Moving to a digital world should not rely on future disrupters to make us take action and change. Across the industry we should take the lead, work together, seize the opportunity and plan and embrace new ways of working and new methods of construction. The benefits of adopting technology are now widely acknowledged. It can help to address the major issues of quality in design delivery and future maintenance; it can help to ensure that the health and safety record of our sector continues to improve; with advances in quality, we should be able to engage differently with the insurance industry; and technology can support a more sustainable, productive and efficient industry. I believe the changing nature of our work brings opportunity to address the skills shortage by attracting new entrants from different sectors and create an attractive career for a diverse workforce.

Learning from others

To make the most of these opportunities, and overcome the challenges, we need to collaborate and work together to find the best solutions. We should explore how other sectors are working and learn from them. As an industry, we provide the infrastructure and the built environment which delivers key services, but do we take time to understand how the clients we are working for are changing? How are they adopting and adapting to the digital revolution? My first challenge to you is to encourage you to ask your own companies how often they look beyond their own operations at what others are doing and consider what they can learn.

Leave no one behind

Maximising the opportunities that a digital future brings can be problematic for a sector as disparate as construction. The term ‘construction’ can apply to a major infrastructure project such as HS2, to large scale private housing schemes or a small domestic extension. Companies working in the sector similarly vary in size and scale, but all need to adopt new technologies and connect to digital opportunities – even the smallest firms. Our industry works in a very volatile environment with low margins. How can we expect small businesses primarily focused on just getting the next job to invest in new technology and to consider a digital future?

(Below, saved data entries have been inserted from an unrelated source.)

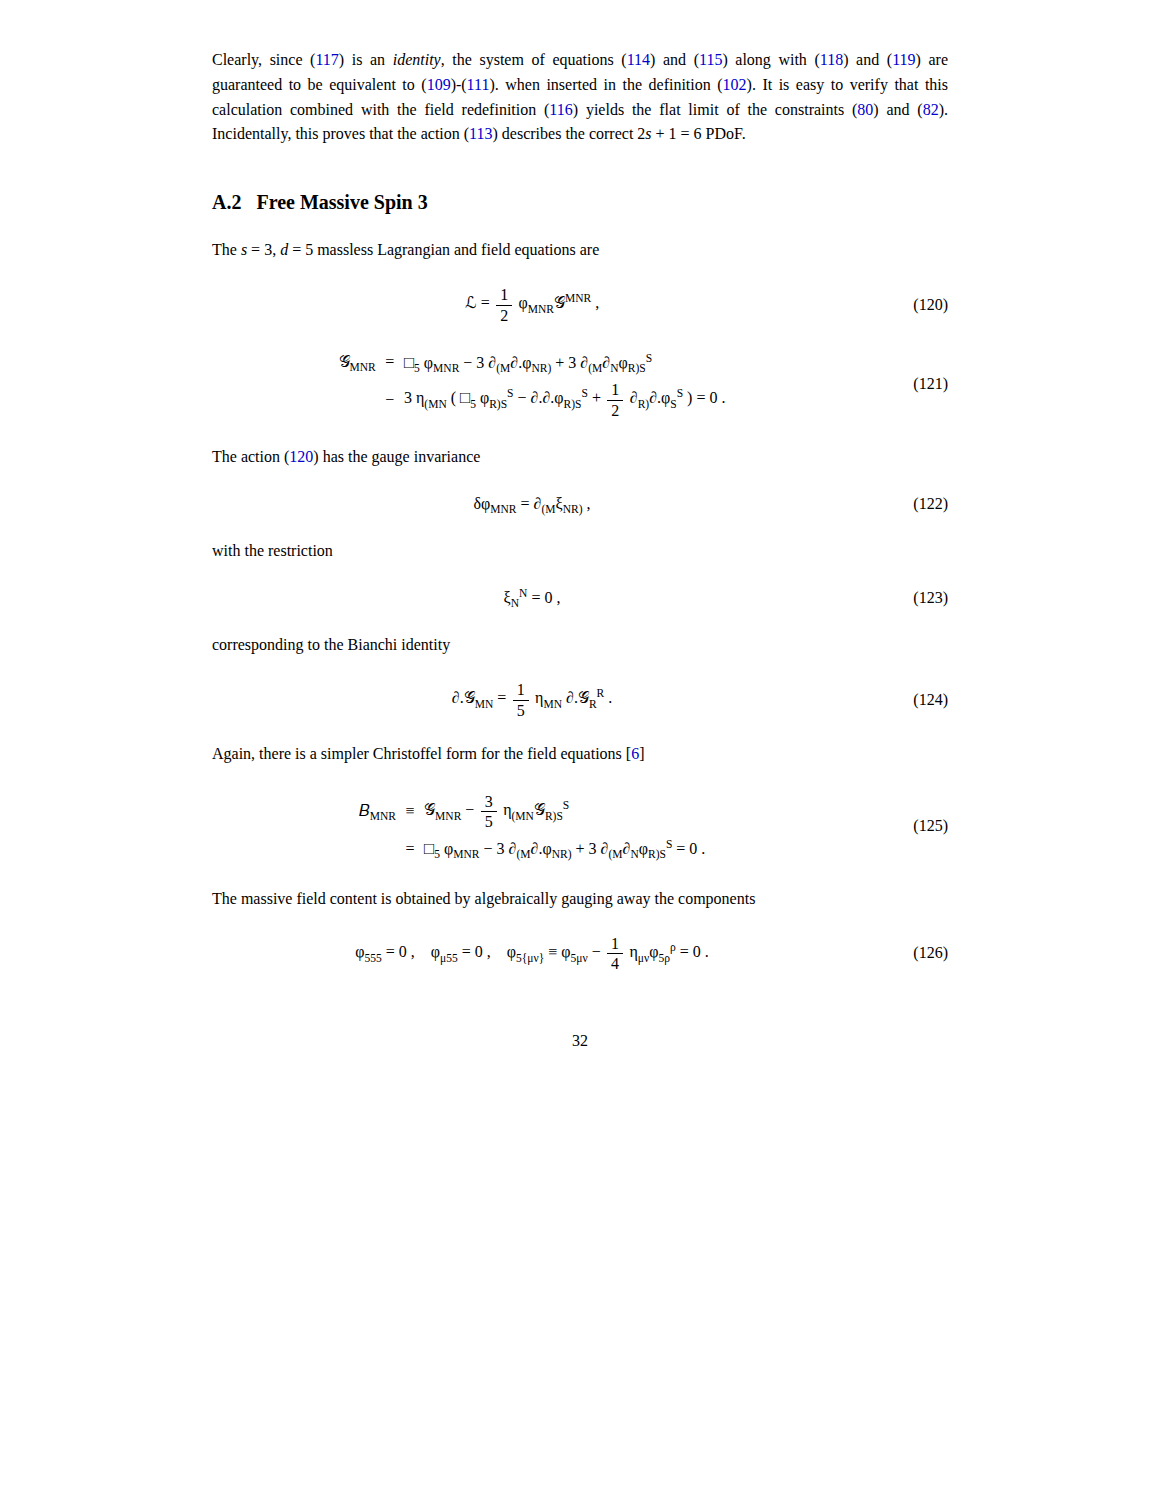Clearly, since (117) is an identity, the system of equations (114) and (115) along with (118) and (119) are guaranteed to be equivalent to (109)-(111). when inserted in the definition (102). It is easy to verify that this calculation combined with the field redefinition (116) yields the flat limit of the constraints (80) and (82). Incidentally, this proves that the action (113) describes the correct 2s + 1 = 6 PDoF.
A.2 Free Massive Spin 3
The s = 3, d = 5 massless Lagrangian and field equations are
ℒ = 12 φMNR𝒢MNR ,
(120)
| 𝒢 MNR | = | □ 5 φ MNR − 3 ∂ (M ∂.φ NR) + 3 ∂ (M ∂ N φ R)S S |
| | − | 3 η (MN ( □ 5 φ R)S S − ∂.∂.φ R)S S + 1 2 ∂ R) ∂.φ S S ) = 0 . |
(121)
The action (120) has the gauge invariance
δφMNR = ∂(MξNR) ,
(122)
with the restriction
ξNN = 0 ,
(123)
corresponding to the Bianchi identity
∂.𝒢MN = 15 ηMN ∂.𝒢RR .
(124)
Again, there is a simpler Christoffel form for the field equations [6]
| 𝐵 MNR | ≡ | 𝒢 MNR − 3 5 η (MN 𝒢 R)S S |
| | = | □ 5 φ MNR − 3 ∂ (M ∂.φ NR) + 3 ∂ (M ∂ N φ R)S S = 0 . |
(125)
The massive field content is obtained by algebraically gauging away the components
φ555 = 0 , φμ55 = 0 , φ5{μν} ≡ φ5μν − 14 ημνφ5ρρ = 0 .
(126)
32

Membership organisations like ours, trade bodies and larger contractors need to provide leadership in this space. Catapults and innovation centres play an important role in research and development of ideas. The Construction Leadership Council and Construction Industry Council make great progress thinking about the digital world, but what I am not convinced I see yet is how all this important work is joined up. We must be generous with the outputs from this research and thinking – and find a way of supporting those small businesses to adopt new ways of working. So, my second challenge to you is to collaborate across our industry to ensure digital opportunities are shared by the many and not just the few.

Act now for future skills

In planning for a digital world, our sector must develop new skills. This requires attracting people to the profession who might not have considered construction as a career choice. Many members of CICES are already employing data analysts and data managers recognising the value of data interpretation and communication skills to explain and integrate data into decision making. Our skills requirements are changing.

While we need to attract new talent, we must be mindful to ensure we are an accessible industry. Historically, people could enter construction from many different pathways – ours was one of few professions where regardless of background someone could join and with the right capability and drive be highly successful. How do we ensure that we keep all pathways into the industry open to everyone and continue to play a role in inclusive economic growth? My final challenge to you is to focus on developing the right skills for the future and to ensure that our industry is welcoming to everyone with those skills.

CICES has recently launched a new 30-year strategy supporting the civil engineering surveying profession.